There’s an interesting tidbit in Bloomberg reporter Mark Gurman’s latest Power On newsletter. Apparently Apple is looking at a way of making the iPhone setup procedure easier, by performing iOS software updates before handsets leave the store, all without opening the box.
In what sounds like the world’s nerdiest magic trick — a high bar to clear — Gurman reports that Apple has “developed a proprietary pad-like device” that will be available to Apple Stores. Employees simply pile a box of unopened iPhones on top of it, and the system can “wirelessly turn on the iPhone, update its software and then power it back down.”
Yes, it’ll probably mean there are a few less collectors’ items in a few years, but that’s a sacrifice worth making for sure.
While it’ll reportedly roll out to stores “before the end of the year”, Apple could have done with this technology in place a few weeks ago.
This year, one of the traditional annual hiccups of the iPhone release schedule was a bug that prevented upgraders from transferring their settings across from their old handsets. It led to a boot loop that required — you guessed it — a software update. But to get iOS 17.0.2, users would have to do a reset connected to a PC or Mac, which isn’t exactly a user-friendly experience.
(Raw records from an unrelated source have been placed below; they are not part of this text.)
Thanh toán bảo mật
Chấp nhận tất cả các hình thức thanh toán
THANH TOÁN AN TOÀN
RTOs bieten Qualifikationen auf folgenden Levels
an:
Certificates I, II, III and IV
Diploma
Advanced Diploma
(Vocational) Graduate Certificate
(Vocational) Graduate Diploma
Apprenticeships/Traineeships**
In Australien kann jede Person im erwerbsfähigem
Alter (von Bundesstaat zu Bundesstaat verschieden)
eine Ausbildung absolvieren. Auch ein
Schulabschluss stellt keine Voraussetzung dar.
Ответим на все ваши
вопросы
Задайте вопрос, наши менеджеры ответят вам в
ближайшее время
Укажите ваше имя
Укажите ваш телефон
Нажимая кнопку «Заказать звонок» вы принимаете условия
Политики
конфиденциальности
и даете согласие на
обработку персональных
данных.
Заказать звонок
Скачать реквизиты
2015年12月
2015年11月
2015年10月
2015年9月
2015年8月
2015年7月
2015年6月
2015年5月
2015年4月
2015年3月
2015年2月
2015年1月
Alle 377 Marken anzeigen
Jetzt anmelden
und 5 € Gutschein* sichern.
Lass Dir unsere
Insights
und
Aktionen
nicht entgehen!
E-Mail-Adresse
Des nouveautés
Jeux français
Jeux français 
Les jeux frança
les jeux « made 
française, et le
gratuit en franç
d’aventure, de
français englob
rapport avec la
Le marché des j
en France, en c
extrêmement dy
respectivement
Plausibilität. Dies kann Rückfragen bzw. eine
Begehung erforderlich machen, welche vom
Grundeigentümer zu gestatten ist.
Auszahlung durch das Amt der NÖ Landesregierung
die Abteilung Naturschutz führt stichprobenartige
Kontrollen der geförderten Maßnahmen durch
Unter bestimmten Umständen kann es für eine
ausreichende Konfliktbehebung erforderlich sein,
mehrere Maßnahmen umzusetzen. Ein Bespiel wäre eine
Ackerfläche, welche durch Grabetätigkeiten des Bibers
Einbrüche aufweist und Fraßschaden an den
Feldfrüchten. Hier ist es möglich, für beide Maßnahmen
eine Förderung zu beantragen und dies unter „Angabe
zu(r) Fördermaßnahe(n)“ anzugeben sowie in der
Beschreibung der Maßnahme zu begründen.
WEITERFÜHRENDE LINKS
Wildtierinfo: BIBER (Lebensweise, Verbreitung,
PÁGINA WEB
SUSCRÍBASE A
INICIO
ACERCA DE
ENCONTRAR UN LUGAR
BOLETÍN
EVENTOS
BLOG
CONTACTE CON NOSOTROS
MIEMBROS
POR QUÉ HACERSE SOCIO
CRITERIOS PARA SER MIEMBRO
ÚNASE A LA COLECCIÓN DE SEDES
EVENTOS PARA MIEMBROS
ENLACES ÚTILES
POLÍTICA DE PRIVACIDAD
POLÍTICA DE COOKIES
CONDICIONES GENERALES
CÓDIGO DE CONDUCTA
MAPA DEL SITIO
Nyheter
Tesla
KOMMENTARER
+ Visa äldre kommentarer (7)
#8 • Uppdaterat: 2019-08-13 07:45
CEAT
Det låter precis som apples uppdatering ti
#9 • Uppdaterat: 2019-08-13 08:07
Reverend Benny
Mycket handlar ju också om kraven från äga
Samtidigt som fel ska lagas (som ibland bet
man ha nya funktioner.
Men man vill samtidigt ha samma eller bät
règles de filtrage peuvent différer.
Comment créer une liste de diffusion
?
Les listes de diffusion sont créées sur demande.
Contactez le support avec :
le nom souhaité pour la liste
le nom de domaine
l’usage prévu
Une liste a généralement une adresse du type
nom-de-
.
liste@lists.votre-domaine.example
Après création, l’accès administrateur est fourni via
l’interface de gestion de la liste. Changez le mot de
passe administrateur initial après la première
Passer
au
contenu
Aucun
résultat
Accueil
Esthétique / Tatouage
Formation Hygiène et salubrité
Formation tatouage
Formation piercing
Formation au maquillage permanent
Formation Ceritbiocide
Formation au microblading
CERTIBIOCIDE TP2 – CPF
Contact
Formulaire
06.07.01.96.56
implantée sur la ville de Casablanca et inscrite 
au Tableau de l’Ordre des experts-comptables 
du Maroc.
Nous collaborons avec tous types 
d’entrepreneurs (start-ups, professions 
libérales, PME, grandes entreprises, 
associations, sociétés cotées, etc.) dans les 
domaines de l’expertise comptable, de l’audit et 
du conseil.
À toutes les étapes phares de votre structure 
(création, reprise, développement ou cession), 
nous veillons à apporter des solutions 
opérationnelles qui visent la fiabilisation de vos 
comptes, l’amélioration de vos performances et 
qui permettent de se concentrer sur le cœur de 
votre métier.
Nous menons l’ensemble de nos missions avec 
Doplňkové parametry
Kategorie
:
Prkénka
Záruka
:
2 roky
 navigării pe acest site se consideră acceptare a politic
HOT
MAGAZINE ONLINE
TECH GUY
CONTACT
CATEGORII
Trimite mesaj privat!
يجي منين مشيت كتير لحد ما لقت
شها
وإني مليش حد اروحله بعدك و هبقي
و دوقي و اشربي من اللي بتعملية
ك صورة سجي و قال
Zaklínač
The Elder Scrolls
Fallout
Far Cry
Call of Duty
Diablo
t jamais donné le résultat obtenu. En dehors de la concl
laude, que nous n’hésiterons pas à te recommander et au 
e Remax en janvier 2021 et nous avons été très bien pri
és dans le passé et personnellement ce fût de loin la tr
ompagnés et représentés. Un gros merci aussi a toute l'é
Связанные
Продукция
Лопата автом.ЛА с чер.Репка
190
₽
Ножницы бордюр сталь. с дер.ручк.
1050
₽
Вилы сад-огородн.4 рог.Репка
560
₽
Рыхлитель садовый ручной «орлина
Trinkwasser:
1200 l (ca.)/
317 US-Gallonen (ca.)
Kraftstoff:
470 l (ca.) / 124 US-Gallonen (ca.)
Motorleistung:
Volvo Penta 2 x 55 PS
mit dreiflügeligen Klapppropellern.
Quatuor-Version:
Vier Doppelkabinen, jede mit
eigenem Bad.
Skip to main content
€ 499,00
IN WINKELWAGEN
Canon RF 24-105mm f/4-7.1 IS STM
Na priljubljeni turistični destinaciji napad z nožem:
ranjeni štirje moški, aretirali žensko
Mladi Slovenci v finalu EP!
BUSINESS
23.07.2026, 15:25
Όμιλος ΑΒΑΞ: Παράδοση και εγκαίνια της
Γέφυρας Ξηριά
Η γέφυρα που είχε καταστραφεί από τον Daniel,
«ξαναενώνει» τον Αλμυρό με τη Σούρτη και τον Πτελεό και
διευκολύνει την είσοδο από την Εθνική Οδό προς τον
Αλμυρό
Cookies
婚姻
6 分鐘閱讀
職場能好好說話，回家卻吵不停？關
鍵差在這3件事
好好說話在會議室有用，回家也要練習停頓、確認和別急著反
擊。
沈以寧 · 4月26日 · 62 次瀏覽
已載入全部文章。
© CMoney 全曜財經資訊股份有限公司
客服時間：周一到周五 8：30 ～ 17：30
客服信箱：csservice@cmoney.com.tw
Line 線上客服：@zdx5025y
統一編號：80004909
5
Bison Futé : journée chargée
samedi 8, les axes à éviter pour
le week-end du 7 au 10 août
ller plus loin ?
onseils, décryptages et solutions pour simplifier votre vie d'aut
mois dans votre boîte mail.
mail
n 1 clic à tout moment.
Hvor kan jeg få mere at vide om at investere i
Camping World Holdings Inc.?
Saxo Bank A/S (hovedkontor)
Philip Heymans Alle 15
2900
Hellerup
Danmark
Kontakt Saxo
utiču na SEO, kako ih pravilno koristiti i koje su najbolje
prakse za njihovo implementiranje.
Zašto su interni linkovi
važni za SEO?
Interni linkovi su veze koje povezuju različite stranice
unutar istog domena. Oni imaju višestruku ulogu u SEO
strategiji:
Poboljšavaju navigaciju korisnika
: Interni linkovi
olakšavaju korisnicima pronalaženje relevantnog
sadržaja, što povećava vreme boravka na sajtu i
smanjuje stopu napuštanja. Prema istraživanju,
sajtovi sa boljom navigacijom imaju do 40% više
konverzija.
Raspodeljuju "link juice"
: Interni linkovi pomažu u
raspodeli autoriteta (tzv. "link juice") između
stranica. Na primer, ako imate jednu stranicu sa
Elsewhere in the newsletter, Gurman also pours some cold water on the idea that Apple will be updating its iPad, iPad Air and iPad mini this month. So maybe November, but once again he suggests you lower your expectations, as he anticipates that any release will be a minimal update ahead of the big iPad Pro update next year.
It also sounds like those updated Macs aren’t just around the corner either. Gurman says that 14 and 16in MacBook Pros with their M3 Pro and Max chips have reached the DVT stage, meaning they’re nearly at mass production with a possible release before spring 2024.
The regular M3-toting MacBook Airs are even further away, with Gurman saying they’ve only just reached the EVT stage. In other words, they’re pegged “for between spring and summer of next year at the earliest”.